How to use Gradle remote cache with a custom logic to make a task NOT up-to-date?

Hi,

We are working on making compilation intelligent for OpenEdge ABL language by being able to identify any Database changes and marking the task as NOT up-to-date if there are any changes.
(The database connection and compilation are all specific to OpenEdge and there is already an existing plugin and task type to do the compilation.)

After researching Gradle documents, I came across this option called upToDateWhen(). The logic implemented is something like this,

  • The compile task (task type is ABLCompile), generates a JSON file, say, tooling.json, with info of the table references. (Basically, a map of tables and their CRC values, for example, say “Sports.Customer”: “12345”)
  • In the next task execution, the task has the input of Database connection details and it can verify if the CRC value has changed (for the tables used) by comparing the value present in the database server and this tooling.json file.
  • The tooling.json file is configured as an OutputFile so that it can make into Gradle’s remote cache

All of this works great until we run the compile task in a clean environment. The problem is that by the time this event, TaskOutputs.upToDateWhen(), is executed, the Gradle remote cache is not loaded, hence this tooling.json is not present and hence the check to identify database changes doesn’t happen as expected.

  • One workaround is to always run the compile task twice in a clean environment, but obviously, that is not something the first solution we prefer.
  • I also tried using a task, say, preCompileCheck, that can do the database change check but since that task also has to depend on this tooling.json (which is generated by the compile task itself), it creates a cyclic dependency and I ran into the similar problem of loading it in a clean environment.

So, here are my questions,

  1. Is there a better way of doing this, adding custom logic to make a task NOT up-to-date, where the custom logic is also dependent on the output of the task itself? Or, Is there something we can configure that can help us?
  2. Is there a way we can enforce the loading of the Gradle cache for the compile task, either before or as part of the TaskOutputs.upToDateWhen() execution?
  3. Is there a way to explicitly load the Gradle remote cache without running the task?

Let me know your thoughts/suggestions, it will greatly help us. At this point, we are out of ideas.

None I’m aware of for 2 and 3 and I would wonder if anything existed, especially in public API.

Why does the JSON have to be generated by the compile task? Obviously you can calculate the necessary information up-front as you do in your check. So how about indeed doing such a pre-compile “build database content JSON” task, that does not do any check, but just creates that file as output.
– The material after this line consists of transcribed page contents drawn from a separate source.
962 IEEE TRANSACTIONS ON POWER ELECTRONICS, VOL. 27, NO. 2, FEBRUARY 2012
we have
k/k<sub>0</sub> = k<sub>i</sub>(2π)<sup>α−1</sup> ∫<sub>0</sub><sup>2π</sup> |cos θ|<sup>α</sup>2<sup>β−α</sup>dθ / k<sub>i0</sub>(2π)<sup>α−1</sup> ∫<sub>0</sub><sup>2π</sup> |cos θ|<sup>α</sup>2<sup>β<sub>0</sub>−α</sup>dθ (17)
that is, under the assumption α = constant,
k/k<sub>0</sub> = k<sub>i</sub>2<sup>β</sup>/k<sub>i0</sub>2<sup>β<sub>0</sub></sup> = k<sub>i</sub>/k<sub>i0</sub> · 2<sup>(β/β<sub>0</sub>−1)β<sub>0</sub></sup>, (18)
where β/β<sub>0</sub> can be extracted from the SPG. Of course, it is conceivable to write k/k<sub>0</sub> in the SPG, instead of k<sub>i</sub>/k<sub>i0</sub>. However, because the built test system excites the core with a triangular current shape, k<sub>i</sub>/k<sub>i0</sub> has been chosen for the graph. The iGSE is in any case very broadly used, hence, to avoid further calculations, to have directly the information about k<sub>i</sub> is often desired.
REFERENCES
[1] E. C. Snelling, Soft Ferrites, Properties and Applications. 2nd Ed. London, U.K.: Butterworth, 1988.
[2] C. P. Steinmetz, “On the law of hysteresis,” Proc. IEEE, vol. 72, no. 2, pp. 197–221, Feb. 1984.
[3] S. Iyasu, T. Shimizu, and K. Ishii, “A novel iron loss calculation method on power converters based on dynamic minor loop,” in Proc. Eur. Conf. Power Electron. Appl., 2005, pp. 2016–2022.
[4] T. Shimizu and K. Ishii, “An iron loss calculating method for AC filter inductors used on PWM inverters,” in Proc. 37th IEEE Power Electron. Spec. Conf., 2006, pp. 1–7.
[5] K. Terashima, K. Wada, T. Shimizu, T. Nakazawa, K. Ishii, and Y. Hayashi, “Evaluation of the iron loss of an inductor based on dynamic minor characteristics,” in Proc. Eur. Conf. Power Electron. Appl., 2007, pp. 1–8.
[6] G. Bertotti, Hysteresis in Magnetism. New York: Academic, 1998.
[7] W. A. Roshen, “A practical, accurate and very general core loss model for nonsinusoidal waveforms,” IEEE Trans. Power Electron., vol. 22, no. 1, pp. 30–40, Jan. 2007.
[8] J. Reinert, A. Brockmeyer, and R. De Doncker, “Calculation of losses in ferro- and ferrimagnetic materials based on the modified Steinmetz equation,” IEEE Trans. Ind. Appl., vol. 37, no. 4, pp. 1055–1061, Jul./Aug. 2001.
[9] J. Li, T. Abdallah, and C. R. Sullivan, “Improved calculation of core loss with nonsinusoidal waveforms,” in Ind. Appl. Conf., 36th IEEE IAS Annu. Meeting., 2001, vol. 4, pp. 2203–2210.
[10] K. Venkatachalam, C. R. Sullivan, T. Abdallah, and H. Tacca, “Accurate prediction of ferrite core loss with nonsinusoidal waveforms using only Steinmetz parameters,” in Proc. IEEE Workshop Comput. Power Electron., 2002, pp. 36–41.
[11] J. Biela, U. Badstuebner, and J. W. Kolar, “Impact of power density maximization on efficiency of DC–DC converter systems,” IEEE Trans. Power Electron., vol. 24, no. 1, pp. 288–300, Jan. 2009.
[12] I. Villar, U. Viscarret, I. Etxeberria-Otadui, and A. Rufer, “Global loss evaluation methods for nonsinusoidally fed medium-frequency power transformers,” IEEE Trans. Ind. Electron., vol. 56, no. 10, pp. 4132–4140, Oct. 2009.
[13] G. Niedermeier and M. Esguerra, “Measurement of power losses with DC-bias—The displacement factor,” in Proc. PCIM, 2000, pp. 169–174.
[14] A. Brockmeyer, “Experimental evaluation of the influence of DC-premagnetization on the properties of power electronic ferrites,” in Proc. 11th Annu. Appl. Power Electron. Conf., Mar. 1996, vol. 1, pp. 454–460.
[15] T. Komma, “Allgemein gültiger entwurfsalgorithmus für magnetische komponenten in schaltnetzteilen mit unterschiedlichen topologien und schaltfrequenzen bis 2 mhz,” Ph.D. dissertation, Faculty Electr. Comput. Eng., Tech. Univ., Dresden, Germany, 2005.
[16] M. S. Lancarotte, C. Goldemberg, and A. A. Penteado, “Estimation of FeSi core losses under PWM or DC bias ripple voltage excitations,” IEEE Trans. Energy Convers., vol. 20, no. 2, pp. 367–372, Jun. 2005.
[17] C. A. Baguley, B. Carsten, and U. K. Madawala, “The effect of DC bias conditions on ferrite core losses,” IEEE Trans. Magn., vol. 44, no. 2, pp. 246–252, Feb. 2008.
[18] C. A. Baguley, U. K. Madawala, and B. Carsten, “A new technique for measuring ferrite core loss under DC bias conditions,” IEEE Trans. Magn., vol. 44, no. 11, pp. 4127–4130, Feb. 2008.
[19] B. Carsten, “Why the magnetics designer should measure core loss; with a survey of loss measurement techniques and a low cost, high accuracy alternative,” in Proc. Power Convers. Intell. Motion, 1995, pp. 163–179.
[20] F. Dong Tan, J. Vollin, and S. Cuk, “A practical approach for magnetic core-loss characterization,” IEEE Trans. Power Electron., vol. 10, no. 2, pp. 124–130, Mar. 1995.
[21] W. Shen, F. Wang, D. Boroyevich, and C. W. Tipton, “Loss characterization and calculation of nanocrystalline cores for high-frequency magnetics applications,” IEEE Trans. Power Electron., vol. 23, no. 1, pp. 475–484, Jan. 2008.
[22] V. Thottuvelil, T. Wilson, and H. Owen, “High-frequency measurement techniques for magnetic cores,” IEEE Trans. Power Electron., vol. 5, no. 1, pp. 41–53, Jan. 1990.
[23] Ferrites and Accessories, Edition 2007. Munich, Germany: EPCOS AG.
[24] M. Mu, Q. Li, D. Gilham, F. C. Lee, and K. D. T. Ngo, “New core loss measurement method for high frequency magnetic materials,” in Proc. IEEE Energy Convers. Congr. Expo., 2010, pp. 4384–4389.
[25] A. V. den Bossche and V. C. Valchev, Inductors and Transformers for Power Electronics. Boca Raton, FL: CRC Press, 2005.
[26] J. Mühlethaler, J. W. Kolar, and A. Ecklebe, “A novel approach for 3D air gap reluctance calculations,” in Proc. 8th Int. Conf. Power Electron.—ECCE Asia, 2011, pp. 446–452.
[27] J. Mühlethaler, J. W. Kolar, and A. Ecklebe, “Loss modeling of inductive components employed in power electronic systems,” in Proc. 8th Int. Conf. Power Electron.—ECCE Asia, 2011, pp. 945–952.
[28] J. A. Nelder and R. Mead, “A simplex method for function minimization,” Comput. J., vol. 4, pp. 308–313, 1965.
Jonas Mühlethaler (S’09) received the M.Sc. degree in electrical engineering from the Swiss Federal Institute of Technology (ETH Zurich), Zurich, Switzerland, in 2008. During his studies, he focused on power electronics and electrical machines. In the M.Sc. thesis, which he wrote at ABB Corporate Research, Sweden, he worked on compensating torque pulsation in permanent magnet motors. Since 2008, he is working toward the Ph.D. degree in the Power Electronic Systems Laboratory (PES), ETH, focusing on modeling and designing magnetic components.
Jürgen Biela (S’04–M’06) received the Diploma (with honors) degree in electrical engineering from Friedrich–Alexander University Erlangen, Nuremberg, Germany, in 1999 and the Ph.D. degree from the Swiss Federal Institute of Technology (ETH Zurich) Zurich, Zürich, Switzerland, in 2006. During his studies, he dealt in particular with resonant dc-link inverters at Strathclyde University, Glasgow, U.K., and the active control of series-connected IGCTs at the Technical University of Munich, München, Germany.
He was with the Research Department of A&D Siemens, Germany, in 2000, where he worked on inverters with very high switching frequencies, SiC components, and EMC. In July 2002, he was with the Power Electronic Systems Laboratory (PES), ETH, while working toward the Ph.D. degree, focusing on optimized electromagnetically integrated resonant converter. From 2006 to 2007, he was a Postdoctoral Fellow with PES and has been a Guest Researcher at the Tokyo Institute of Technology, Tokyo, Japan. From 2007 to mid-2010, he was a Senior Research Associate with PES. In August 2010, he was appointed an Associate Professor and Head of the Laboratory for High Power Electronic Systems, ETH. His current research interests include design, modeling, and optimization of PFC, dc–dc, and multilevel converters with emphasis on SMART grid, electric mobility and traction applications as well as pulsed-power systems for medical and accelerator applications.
And then you simply declare that task as input file for the compilation task. That was the file contents become input for the compile task and should achieve what you intend I think.
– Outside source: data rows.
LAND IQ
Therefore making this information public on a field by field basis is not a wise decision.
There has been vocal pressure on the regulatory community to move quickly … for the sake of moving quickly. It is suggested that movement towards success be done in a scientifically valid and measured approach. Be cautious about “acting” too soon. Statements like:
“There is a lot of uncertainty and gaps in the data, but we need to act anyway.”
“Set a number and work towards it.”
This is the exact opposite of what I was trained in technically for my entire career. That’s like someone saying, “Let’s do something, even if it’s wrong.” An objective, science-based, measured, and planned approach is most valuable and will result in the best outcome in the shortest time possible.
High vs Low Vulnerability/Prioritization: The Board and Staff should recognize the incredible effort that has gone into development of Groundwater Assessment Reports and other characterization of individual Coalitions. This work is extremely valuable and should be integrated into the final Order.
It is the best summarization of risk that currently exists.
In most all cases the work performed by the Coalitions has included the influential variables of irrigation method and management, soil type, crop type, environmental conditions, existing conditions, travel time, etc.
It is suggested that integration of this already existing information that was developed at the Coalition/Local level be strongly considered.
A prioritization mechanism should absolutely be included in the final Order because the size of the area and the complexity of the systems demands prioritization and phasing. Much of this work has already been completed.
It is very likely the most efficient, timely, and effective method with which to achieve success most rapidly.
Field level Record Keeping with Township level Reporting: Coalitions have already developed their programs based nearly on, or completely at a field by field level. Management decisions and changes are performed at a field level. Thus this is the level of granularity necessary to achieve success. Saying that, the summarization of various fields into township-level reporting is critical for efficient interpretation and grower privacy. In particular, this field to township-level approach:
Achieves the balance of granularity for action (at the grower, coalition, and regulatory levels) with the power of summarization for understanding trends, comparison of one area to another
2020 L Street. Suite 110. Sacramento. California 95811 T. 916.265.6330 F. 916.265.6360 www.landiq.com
Alternatively, you could declare the compile task to not be cacheable. It can still be up to date, but will not be cached anymore. The cache is not for restoring “some” previous state and then maybe run the task, but the cache is to not run the task and simply take the previous result.
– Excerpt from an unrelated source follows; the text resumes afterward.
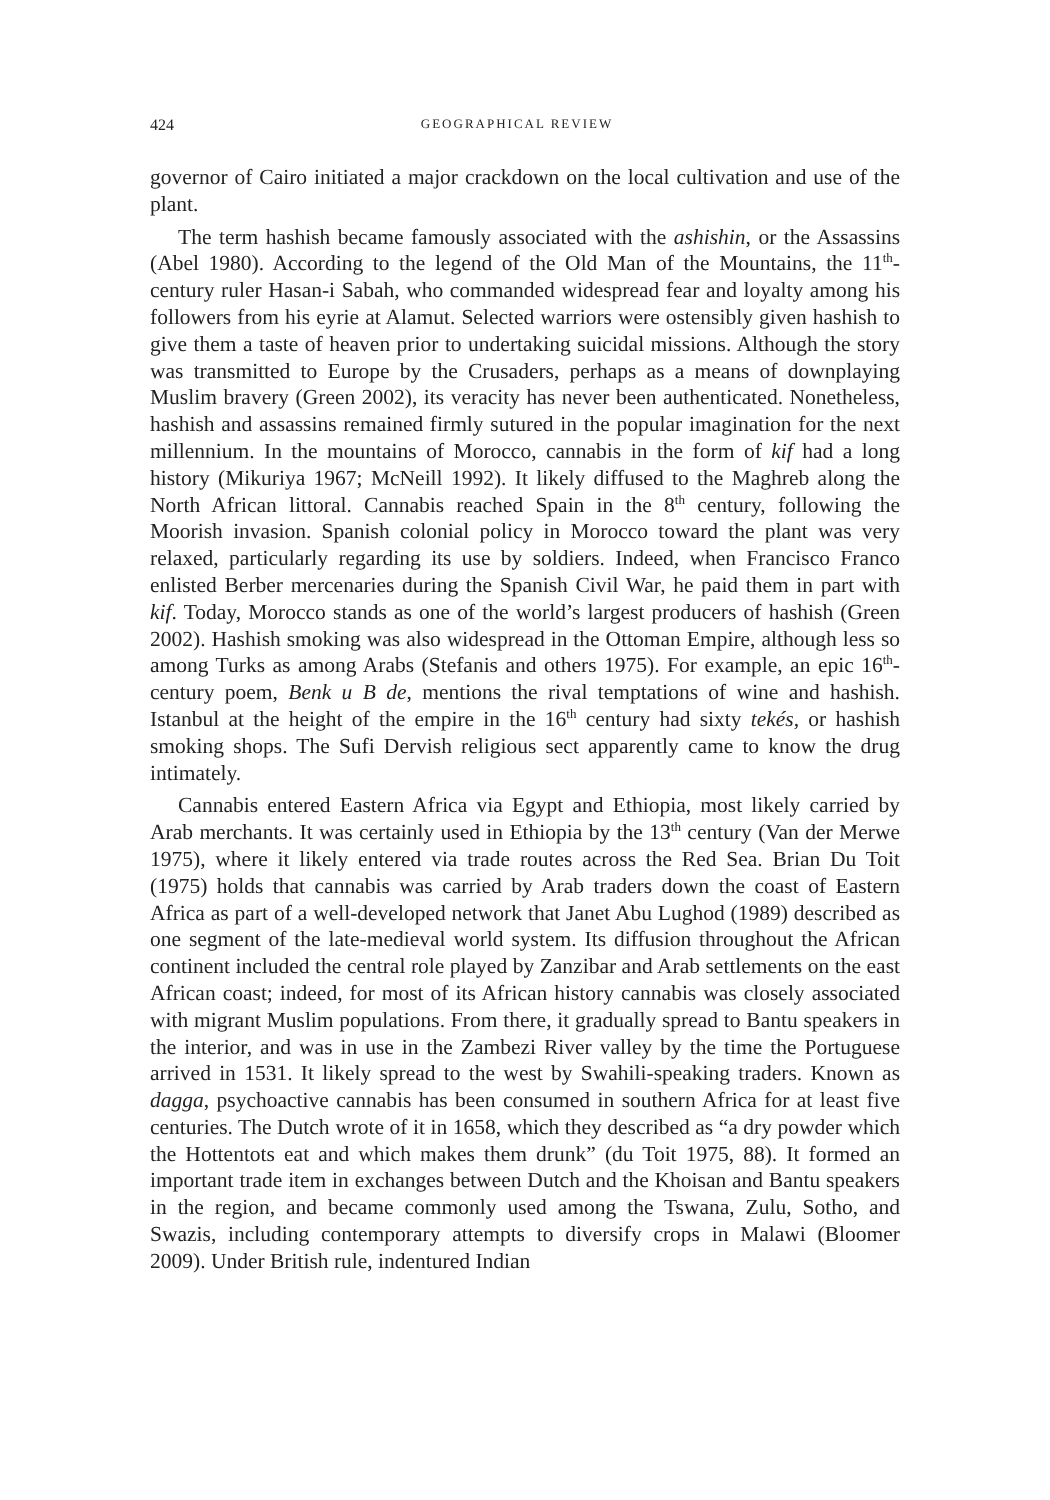424 GEOGRAPHICAL REVIEW
governor of Cairo initiated a major crackdown on the local cultivation and use of the plant.
The term hashish became famously associated with the ashishin, or the Assassins (Abel 1980). According to the legend of the Old Man of the Mountains, the 11<sup>th</sup>-century ruler Hasan-i Sabah, who commanded widespread fear and loyalty among his followers from his eyrie at Alamut. Selected warriors were ostensibly given hashish to give them a taste of heaven prior to undertaking suicidal missions. Although the story was transmitted to Europe by the Crusaders, perhaps as a means of downplaying Muslim bravery (Green 2002), its veracity has never been authenticated. Nonetheless, hashish and assassins remained firmly sutured in the popular imagination for the next millennium. In the mountains of Morocco, cannabis in the form of kif had a long history (Mikuriya 1967; McNeill 1992). It likely diffused to the Maghreb along the North African littoral. Cannabis reached Spain in the 8<sup>th</sup> century, following the Moorish invasion. Spanish colonial policy in Morocco toward the plant was very relaxed, particularly regarding its use by soldiers. Indeed, when Francisco Franco enlisted Berber mercenaries during the Spanish Civil War, he paid them in part with kif. Today, Morocco stands as one of the world’s largest producers of hashish (Green 2002). Hashish smoking was also widespread in the Ottoman Empire, although less so among Turks as among Arabs (Stefanis and others 1975). For example, an epic 16<sup>th</sup>-century poem, Benk u B de, mentions the rival temptations of wine and hashish. Istanbul at the height of the empire in the 16<sup>th</sup> century had sixty tekés, or hashish smoking shops. The Sufi Dervish religious sect apparently came to know the drug intimately.
Cannabis entered Eastern Africa via Egypt and Ethiopia, most likely carried by Arab merchants. It was certainly used in Ethiopia by the 13<sup>th</sup> century (Van der Merwe 1975), where it likely entered via trade routes across the Red Sea. Brian Du Toit (1975) holds that cannabis was carried by Arab traders down the coast of Eastern Africa as part of a well-developed network that Janet Abu Lughod (1989) described as one segment of the late-medieval world system. Its diffusion throughout the African continent included the central role played by Zanzibar and Arab settlements on the east African coast; indeed, for most of its African history cannabis was closely associated with migrant Muslim populations. From there, it gradually spread to Bantu speakers in the interior, and was in use in the Zambezi River valley by the time the Portuguese arrived in 1531. It likely spread to the west by Swahili-speaking traders. Known as dagga, psychoactive cannabis has been consumed in southern Africa for at least five centuries. The Dutch wrote of it in 1658, which they described as “a dry powder which the Hottentots eat and which makes them drunk” (du Toit 1975, 88). It formed an important trade item in exchanges between Dutch and the Khoisan and Bantu speakers in the region, and became commonly used among the Tswana, Zulu, Sotho, and Swazis, including contemporary attempts to diversify crops in Malawi (Bloomer 2009). Under British rule, indentured Indian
Thanks a lot for the response @Vampire.

This tooling JSON file is generated from the compiler’s metadata output (which has table references present in ABL source code). So that is why it is getting complicated and we are pursuing a good Gradle solution.

I don’t think marking the compile task to not be cacheable is an option because we want to leverage Gradle’s cache for faster builds (if there are no changes to the projects).
A related idea is to check-in the tooling JSON file and that should solve this, but developers will have to maintain this file, and this is prone to discrepancies compared to CI environments.

Are there any other suggestions?

For Q2 and Q3, does it make sense to have such a feature in Gradle or is there anything related in the backlog?

Sorry if I’m stubborn, but what you say does not make full sense to me.
In your “is it up-to-date check”, you calculate something and compare that something to something from that JSON file.
Why can you not calculate that something and store it to a file instead?
It does not have to be JSON or that JSON the compiler generates.
It just have to be the information you would compare, so that the task can see “the file is the same” or “the file is different”.

For Q2 and Q3, does it make sense to have such a feature in Gradle

If you ask me, probably not.
But feel free to open a feature request and see what the Gradle folks say.
I’m just a user like you.

or is there anything related in the backlog?

Search through the GitHub issues, that’s also all information I have.
If it is in some non-public backlog, I wouldn’t know either.